Mais, d’autre part, ces synthèses, immédiatement contiguës au néant, possèdent l’existence intellectuelle ; seules, elles ont accès dans notre intelligence ; c’est par elles seules que nous concevons l’Univers, car les développements de ces synthèses, l’étendue, le temps, le mouvement échappent aux prises de notre raison.

Telle est la très audacieuse doctrine dont la pensée de Nicolas de Cues paraît avoir fait sa constante préoccupation ; or de cette doctrine, il nous est permis, croyons-nous, de dire l’origine ; elle rappelle, et de très près, ce que Damascius avait conçu touchant le temps et le mouvement, ce que Simplicius nous a fait connaître[1] de la théorie de son maître.
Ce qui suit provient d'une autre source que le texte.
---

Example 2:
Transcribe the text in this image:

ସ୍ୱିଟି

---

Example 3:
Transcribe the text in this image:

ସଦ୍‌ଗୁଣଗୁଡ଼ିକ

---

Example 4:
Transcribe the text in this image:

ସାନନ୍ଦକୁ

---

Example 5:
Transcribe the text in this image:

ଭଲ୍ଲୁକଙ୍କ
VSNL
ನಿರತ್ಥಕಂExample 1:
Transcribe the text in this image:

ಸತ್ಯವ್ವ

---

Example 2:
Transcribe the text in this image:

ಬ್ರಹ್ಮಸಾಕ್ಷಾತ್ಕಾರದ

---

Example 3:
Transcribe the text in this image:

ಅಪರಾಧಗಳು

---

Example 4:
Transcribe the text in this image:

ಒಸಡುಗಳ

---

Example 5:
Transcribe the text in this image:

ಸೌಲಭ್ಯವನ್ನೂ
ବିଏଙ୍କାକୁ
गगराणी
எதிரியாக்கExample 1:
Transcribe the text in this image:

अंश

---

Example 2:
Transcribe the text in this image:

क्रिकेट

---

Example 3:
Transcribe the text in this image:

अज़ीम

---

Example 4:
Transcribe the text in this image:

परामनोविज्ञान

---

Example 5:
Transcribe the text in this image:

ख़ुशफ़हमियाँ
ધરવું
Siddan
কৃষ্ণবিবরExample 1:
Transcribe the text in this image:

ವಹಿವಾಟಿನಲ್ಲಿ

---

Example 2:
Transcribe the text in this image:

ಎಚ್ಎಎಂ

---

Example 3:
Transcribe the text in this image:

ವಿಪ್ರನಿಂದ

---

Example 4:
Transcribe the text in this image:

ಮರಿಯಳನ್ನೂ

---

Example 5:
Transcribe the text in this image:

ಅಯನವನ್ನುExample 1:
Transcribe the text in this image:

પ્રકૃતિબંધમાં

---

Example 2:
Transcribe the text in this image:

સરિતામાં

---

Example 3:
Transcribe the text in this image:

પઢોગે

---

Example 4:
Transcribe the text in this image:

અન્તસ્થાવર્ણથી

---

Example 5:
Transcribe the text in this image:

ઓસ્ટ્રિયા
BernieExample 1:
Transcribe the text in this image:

Le Cardinal allemand trouvait, d’ailleurs, dans ce que les Confessions de Saint Augustin ont dit du temps[2], des idées qui ont peut-être inspiré Damascius et qui n’étaient pas sans analogie avec ses propres pensées ; mais sa doctrine a bien plus de ressemblance avec celle du philosophe païen qu’avec celle du docteur chrétien.
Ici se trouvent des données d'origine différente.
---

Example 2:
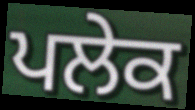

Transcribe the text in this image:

ਪਲੇਕ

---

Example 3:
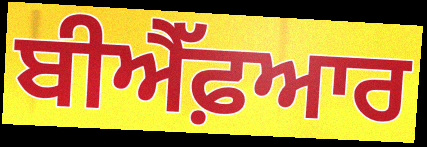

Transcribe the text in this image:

ਬੀਐੱਫ਼ਆਰ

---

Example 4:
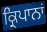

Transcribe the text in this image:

ਕ੍ਰਿਪਾਨਾਂ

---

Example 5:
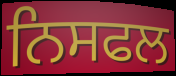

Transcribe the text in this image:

ਨਿਸਫਲ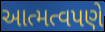
આત્મત્વપણે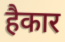
हैकारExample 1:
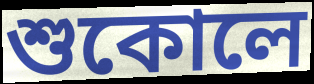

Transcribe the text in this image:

শুকোলে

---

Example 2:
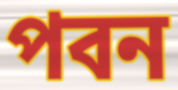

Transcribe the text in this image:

পবন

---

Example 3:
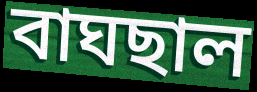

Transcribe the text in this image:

বাঘছাল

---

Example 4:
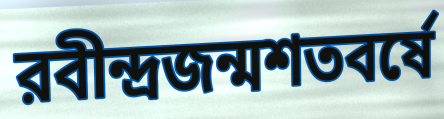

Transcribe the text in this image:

রবীন্দ্রজন্মশতবর্ষে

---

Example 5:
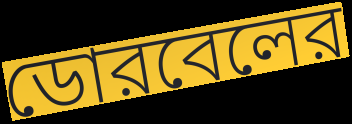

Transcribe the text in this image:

ডোরবেলেরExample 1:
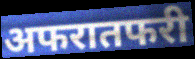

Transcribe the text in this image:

अफरातफरी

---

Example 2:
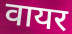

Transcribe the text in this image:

वायर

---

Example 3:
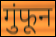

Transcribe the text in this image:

गुंफून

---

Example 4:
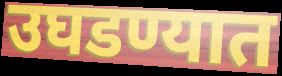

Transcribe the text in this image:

उघडण्यात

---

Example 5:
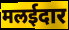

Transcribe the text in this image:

मलईदारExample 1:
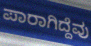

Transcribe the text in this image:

ಪಾರಾಗಿದ್ದೆವು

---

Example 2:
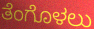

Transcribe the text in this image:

ತೆಂಗೊಳಲು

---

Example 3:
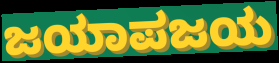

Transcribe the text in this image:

ಜಯಾಪಜಯ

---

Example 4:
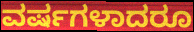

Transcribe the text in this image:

ವರ್ಷಗಳಾದರೂ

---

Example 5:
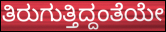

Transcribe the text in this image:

ತಿರುಗುತ್ತಿದ್ದಂತೆಯೇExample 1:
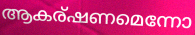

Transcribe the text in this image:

ആകര്ഷണമെന്നോ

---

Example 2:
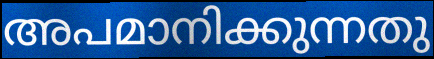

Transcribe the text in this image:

അപമാനിക്കുന്നതു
Selon Damascius, le temps substantiel, χρόνος ἐν ὑποστάσει. existe simultanément en totalité ; et c’est sous cette forme que le temps existe au sein de l’Âme du Monde, au sein de la Nature universelle. Au sein des choses sensibles, au contraire, l’existence du temps consiste en un perpétuel écoulement. Notre intelligence, intermédiaire entre l’Âme du Monde et les choses sensibles, ne saisit le temps ni tel qu’il s’écoule en celles-ci ni tel qu’il subsiste en celle-là, mais sous forme d’une série de résumés dont chacun condense, sous forme fixe, une partie du temps coulant.

Nicolas de Cues va plus loin que Damascius. À la partie la plus élevée de notre âme, à l’intelligence, il attribue vraiment le pouvoir de connaître ce temps substantiel que Damascius plaçait seulement au sein de l’Âme du Monde et de la Nature universelle ; elle « ne voit pas les choses temporelles dans le temps, c’est-à-dire dans une succession instable ; elle en a l’intuition dans un indivisible présent. »

Ce que le maître de Simplicius nommait temps substantiel, le Cardinal allemand le nomme temps intemporel, tempus intemporale.

  1. Voir : Première partie, ch. V, § IV ; t. I, pp. 263-271.
  2. Voir : Seconde partie, ch. I, § XII ; t. II, pp. 471-477.